De bushalte was niet meer dan een afdakje van zo’n 50 centimeter breed. Ik drukte me tegen de achterwand om de harde regen te ontwijken, zonder veel resultaat. De stormwind trok aan mijn jas
De avondspits was al voorbij, maar af en toe raasde een auto langs. Snel naar huis, zonder te letten op de plassen. Het water spatte hoog op. Ik probeerde nog een stap naar achteren te doen, maar de achterwand gaf niet mee.
Naast me stond nog iemand te wachten. Ze had een keer of tien geprobeerd een sigaret op te steken, maar de wind was te sterk. Nu had ze haar handen diep in haar zakken gestopt en wipte van haar tenen naar haar hakken op en neer.
We hoorden het geluid tegelijk, toen de wind een seconde of wat in kracht afnam. Paardenhoeven op het asfalt.
Aan de overkant verscheen een stevige pony. Zijn berijder was klein en droeg zo’n lelijk lichtgevend hesje dat je tegenwoordig bij alle avondhardlopers ziet.
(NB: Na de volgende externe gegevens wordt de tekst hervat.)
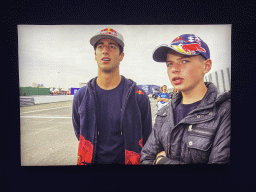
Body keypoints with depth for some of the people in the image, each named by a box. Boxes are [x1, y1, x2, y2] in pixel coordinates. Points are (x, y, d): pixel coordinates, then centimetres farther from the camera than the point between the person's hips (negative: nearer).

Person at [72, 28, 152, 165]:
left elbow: (146, 140, 0)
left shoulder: (138, 96, -9)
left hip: (127, 160, -1)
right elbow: (79, 133, 10)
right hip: (92, 160, 2)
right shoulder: (81, 96, -4)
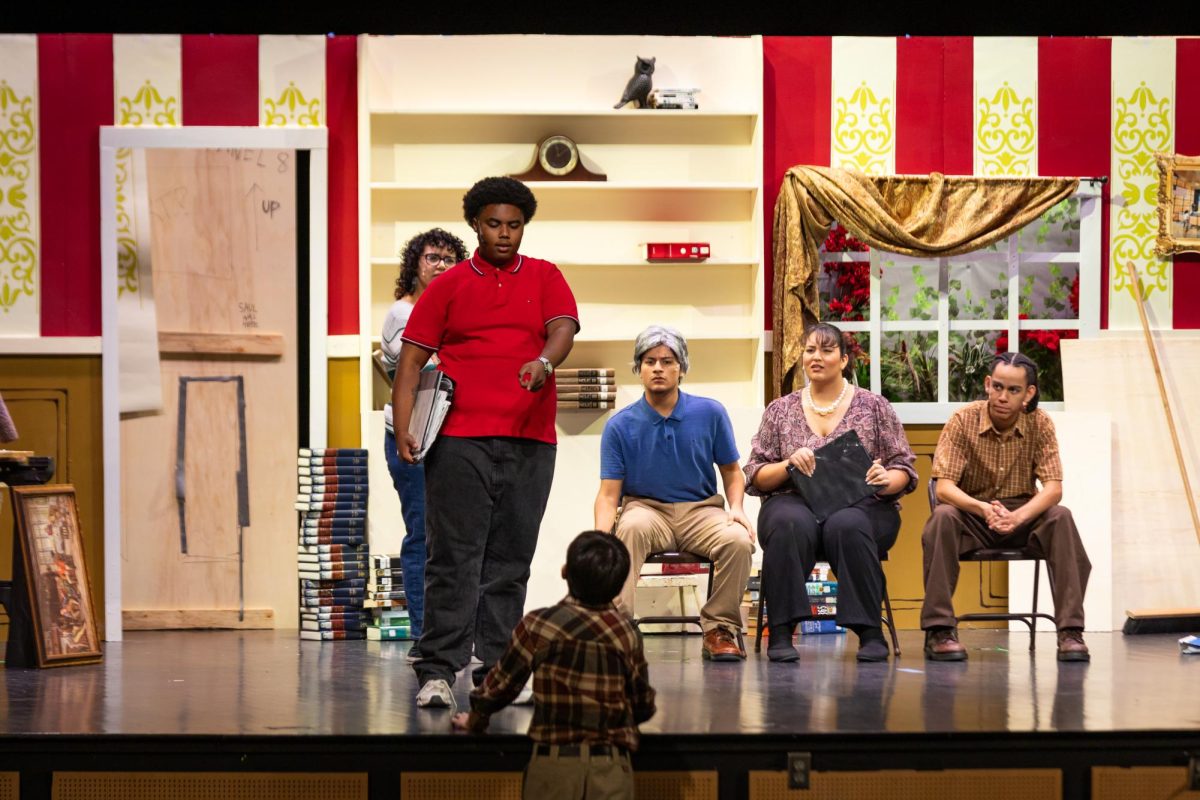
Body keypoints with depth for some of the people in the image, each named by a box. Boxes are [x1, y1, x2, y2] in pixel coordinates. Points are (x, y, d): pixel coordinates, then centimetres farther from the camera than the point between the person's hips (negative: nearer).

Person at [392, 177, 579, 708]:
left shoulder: (544, 277, 13)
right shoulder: (449, 285, 9)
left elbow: (564, 328, -3)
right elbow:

Een klein paard met een kind, ’s avonds op weg – maar waar naartoe? Een warme stal, mocht ik toch hopen. Het paard had een knipperend rood lichtje aan zijn staart en een wit lichtje aan een van de leidsels. Een fietspaard.
Klop, klop, klop, gingen de hoeven. Dat geluid riep een rare retro-sfeer op, die gelijk teniet werd gedaan toen een auto rakelings langs de bushalte stoof.
Pony en ruiter sloegen linksaf en maakten een bochtje, zodat ze aan onze kant van de weg liepen. De vrouw zonder sigaret en ik keken gefascineerd toe. Daar kwam het paard, zijn manen stonden borstelig overeind. Het witte fietslampje scheen zwakjes voor hem uit. Klop, klop, klop.
Vlak langs de bushalte, vlak langs ons. De berijder – een meisje van een jaar of 12, zat fier rechtop alsof het niet regende en stormde, alsof het een prachtige dag was. Klop, klop, klop. Ze keek ons niet aan, maar wij konden onze ogen niet van haar en haar paard afhouden.
Daar gingen ze. We keken ze na tot het rode knipperlicht in de verte was verdwenen.